One proposed solution is the Carbon Border Adjustment Mechanism (CBAM) developed by the European Commission. CBAM aims to tax the carbon emissions associated with products imported into EU countries, including cement, steel, and fertilizer. The goal is to prevent the relocation of heavy industries to non-EU countries (and the consequent relocation of their emissions) while incentivizing emission reductions in countries exporting to the EU. Although this measure has yet to take effect, it has faced criticism for its potential protectionist effects and the challenges developing countries might face in financing decarbonization solutions for heavy industries.

 

The infrastructure needed to replace existing technologies must also be considered. Heavy industries involve very large volumes, often concentrated in specific areas, so we need to develop solutions that are scalable. And turning existing assets to low-emission solutions will have to consider the residual technical life of current facilities and the costs of refurbishing them

 

 

A global strategy

Heavy industries are among the most challenging sectors to decarbonize, given the limited effectiveness of electrification compared to other end uses.
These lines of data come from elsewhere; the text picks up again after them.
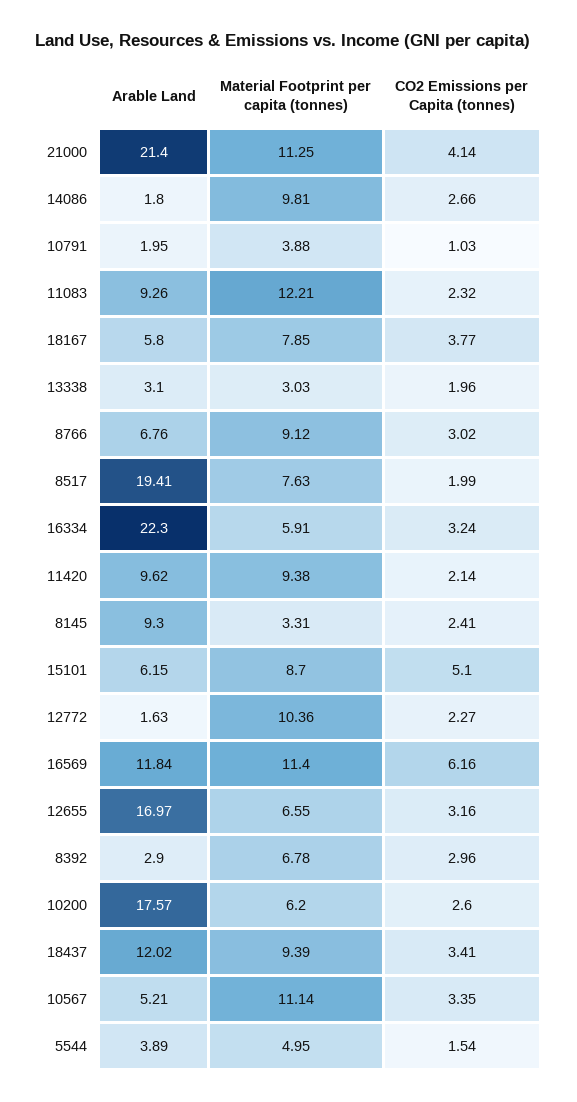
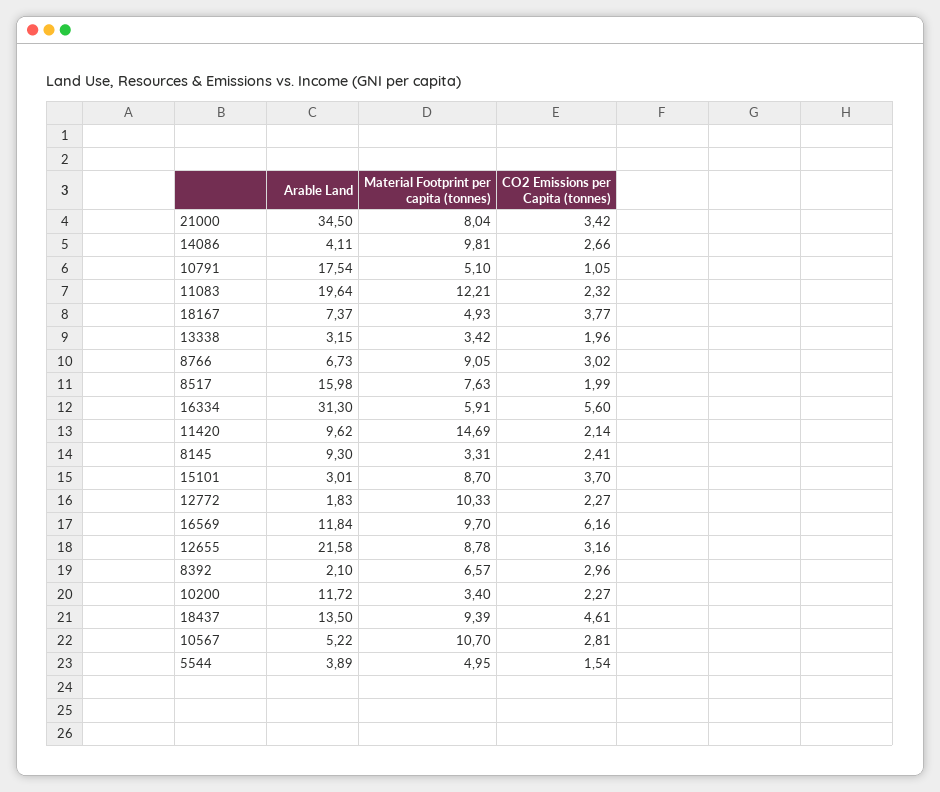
Arable Land, 21000: 21.4 -> 34.5
Material Footprint per capita (tonnes), 21000: 11.25 -> 8.04
CO2 Emissions per Capita (tonnes), 21000: 4.14 -> 3.42
Arable Land, 14086: 1.8 -> 4.11
Arable Land, 10791: 1.95 -> 17.54
Material Footprint per capita (tonnes), 10791: 3.88 -> 5.1
CO2 Emissions per Capita (tonnes), 10791: 1.03 -> 1.05
Arable Land, 11083: 9.26 -> 19.64
Arable Land, 18167: 5.8 -> 7.37
Material Footprint per capita (tonnes), 18167: 7.85 -> 4.93
Arable Land, 13338: 3.1 -> 3.15
Material Footprint per capita (tonnes), 13338: 3.03 -> 3.42
Arable Land, 8766: 6.76 -> 6.73
Material Footprint per capita (tonnes), 8766: 9.12 -> 9.05
Arable Land, 8517: 19.41 -> 15.98
Arable Land, 16334: 22.3 -> 31.3
CO2 Emissions per Capita (tonnes), 16334: 3.24 -> 5.6
Material Footprint per capita (tonnes), 11420: 9.38 -> 14.69
Arable Land, 15101: 6.15 -> 3.01
CO2 Emissions per Capita (tonnes), 15101: 5.1 -> 3.7
Arable Land, 12772: 1.63 -> 1.83
Material Footprint per capita (tonnes), 12772: 10.36 -> 10.33
Material Footprint per capita (tonnes), 16569: 11.4 -> 9.7
Arable Land, 12655: 16.97 -> 21.58
Material Footprint per capita (tonnes), 12655: 6.55 -> 8.78
Arable Land, 8392: 2.9 -> 2.1
Material Footprint per capita (tonnes), 8392: 6.78 -> 6.57
Arable Land, 10200: 17.57 -> 11.72
Material Footprint per capita (tonnes), 10200: 6.2 -> 3.4
CO2 Emissions per Capita (tonnes), 10200: 2.6 -> 2.27
Arable Land, 18437: 12.02 -> 13.5
CO2 Emissions per Capita (tonnes), 18437: 3.41 -> 4.61
Arable Land, 10567: 5.21 -> 5.22
Material Footprint per capita (tonnes), 10567: 11.14 -> 10.7
CO2 Emissions per Capita (tonnes), 10567: 3.35 -> 2.81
A combination of solutions will likely be necessary due to the variability of industries in this sector and the geographic contexts in which they operate. Supporting these solutions requires the creation of an effective emissions market, possibly at the international level, with well-defined standards that can adapt to the globalized product markets of heavy industries.

 

National industrial policies often prioritize local economic development, which can conflict with efforts to reduce environmental impact. Therefore, the main challenge is to develop a globally shared strategy that supports emission reductions without penalizing the economic development of countries where these industries are located.